Exercise materials:

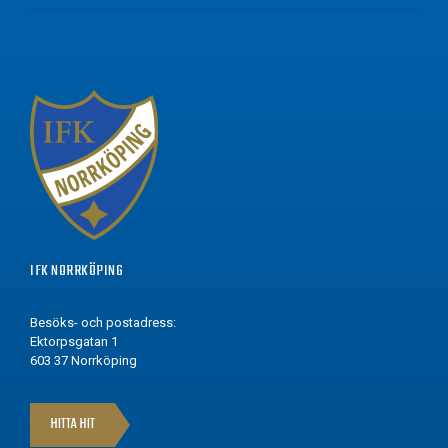
IFK NORRKÖPING
Besöks- och postadress:
Ektorpsgatan 1
603 37 Norrköping
HITTA HIT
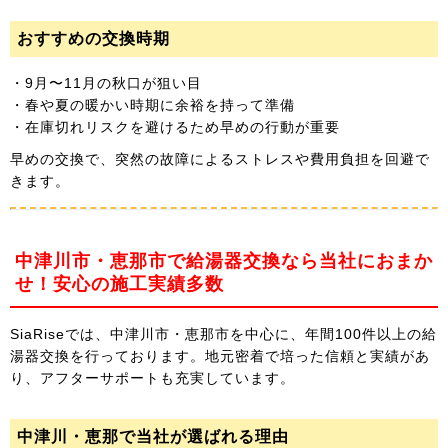
おすすめの交換時期
・9月〜11月の秋口が狙い目
・春や夏の暖かい時期に余裕を持って準備
・在庫切れリスクを避けるため早めの行動が重要
早めの交換で、突然の故障によるストレスや費用負担を回避で
きます。
中津川市・恵那市で給湯器交換なら当社におまか
せ！安心の施工実績多数
SiaRiseでは、中津川市・恵那市を中心に、年間100件以上の給
湯器交換を行っております。地元密着で培った信頼と実績があ
り、アフターサポートも充実しています。
中津川・恵那で当社が選ばれる理由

To do: Copy every one of the lines above character for character, omitting the pictures.

Task answer:
IFK NORRKÖPING
Besöks- och postadress:
Ektorpsgatan 1
603 37 Norrköping
HITTA HIT
おすすめの交換時期
・9月〜11月の秋口が狙い目
・春や夏の暖かい時期に余裕を持って準備
・在庫切れリスクを避けるため早めの行動が重要
早めの交換で、突然の故障によるストレスや費用負担を回避で
きます。
中津川市・恵那市で給湯器交換なら当社におまか
せ！安心の施工実績多数
SiaRiseでは、中津川市・恵那市を中心に、年間100件以上の給
湯器交換を行っております。地元密着で培った信頼と実績があ
り、アフターサポートも充実しています。
中津川・恵那で当社が選ばれる理由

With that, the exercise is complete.